L’histoire suit Lily, kidnappée par Rick Hanson, un professeur au comportement inquiétant mais en apparence respectable, et sa sœur Abby ainsi que leur mère Eve, confrontées à l’absence de la jeune fille. La série tente de s’éloigner du modèle classique du crime télévisé centré sur l’enquête en mettant l’accent sur les effets émotionnels de l’événement sur chacun des personnages. Cette approche est louable sur le papier et permet quelques scènes poignantes, notamment dans la relation complexe entre les sœurs. Mais la promesse d’un thriller profond est rapidement entachée par une écriture qui se perd dans des répétitions et un étirement narratif excessif. Les épisodes s’égrènent sans véritable montée en tension, et ce qui aurait pu être des moments de réflexion sur le trauma se transforme souvent en longues séquences contemplatives peu engageantes.

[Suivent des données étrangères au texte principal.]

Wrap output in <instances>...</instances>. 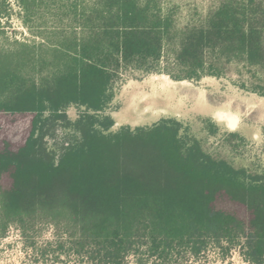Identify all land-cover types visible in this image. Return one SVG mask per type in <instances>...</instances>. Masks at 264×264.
Returning a JSON list of instances; mask_svg holds the SVG:
<instances>
[{
    "label": "trees",
    "instance_id": "obj_1",
    "mask_svg": "<svg viewBox=\"0 0 264 264\" xmlns=\"http://www.w3.org/2000/svg\"><path fill=\"white\" fill-rule=\"evenodd\" d=\"M13 14L46 47L10 39ZM231 62L264 70V0H218L183 26L158 0H0V230L44 217L98 264L210 244L264 264V167L208 152L175 118L111 131L104 113L130 73L199 80Z\"/></svg>",
    "mask_w": 264,
    "mask_h": 264
},
{
    "label": "rangeland",
    "instance_id": "obj_2",
    "mask_svg": "<svg viewBox=\"0 0 264 264\" xmlns=\"http://www.w3.org/2000/svg\"><path fill=\"white\" fill-rule=\"evenodd\" d=\"M218 0H158L162 11L172 13L183 26L212 8ZM46 30V23L43 26ZM4 29L10 39L43 42L46 31L28 28L13 14ZM222 74L199 80H175L162 72L126 75L104 113L114 119L111 131L121 126H150L162 118L179 120L208 152L226 158L235 166L264 167V95L251 90L264 85V70L239 62L222 63ZM38 78L46 70L27 71ZM241 83L246 88L240 86ZM67 116L74 120L80 108L71 105ZM211 129L216 127L217 133ZM233 133V134H232ZM27 223V224H26ZM25 228L10 224L0 230V264H98L77 245L78 233L56 227L44 217H34ZM125 264H249L238 248L210 244L197 257L180 248L163 259L149 256L145 247L125 258Z\"/></svg>",
    "mask_w": 264,
    "mask_h": 264
}]
</instances>
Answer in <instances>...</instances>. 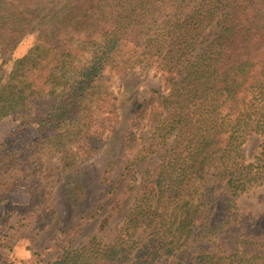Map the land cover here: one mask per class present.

Côté interprétation, Alfie Allen livre un jeu convaincant dans le rôle du kidnappeur : sa présence inquiétante et son aura trouble parviennent à maintenir une certaine tension. Malheureusement, les jeunes actrices Tallulah et Delphi Evans peinent à transmettre la terreur et l’émotion de manière crédible, et Jill Halfpenny, malgré son expérience, se retrouve limitée à un rôle qui la cantonne dans le registre du désespoir maternel. Les personnages secondaires souffrent eux aussi d’un sous-développement qui laisse certaines intrigues annexes inachevées, donnant à la série une impression d’inabouti.

Si la série montre quelques réussites formelles — la photographie sombre, la réalisation de certaines scènes de captivité — ces qualités ne suffisent pas à compenser les lacunes narratives. La tension initiale s’effrite rapidement, et les rebondissements tardifs apparaissent forcés ou peu crédibles, notamment lors de l’ellipse temporelle qui suit la fuite de Lily. Par ailleurs, le traitement du contexte social et policier reste superficiel, réduisant les enjeux de justice et la portée dramatique de l’histoire.
En conclusion, Girl Taken se distingue par son ambition de privilégier l’impact psychologique du drame sur le suspense classique. Malheureusement, ces intentions sont trahies par des choix scénaristiques maladroits, des personnages parfois caricaturaux et une progression qui manque de rythme. Quelques performances individuelles et la construction initiale de l’univers parviennent à susciter un intérêt passager, mais la série laisse surtout le spectateur frustré, oscillant entre intrigue prometteuse et exécution inégale. Au final, malgré ses qualités ponctuelles, Girl Taken déçoit plus qu’elle n’impressionne, et peine à justifier le temps investi.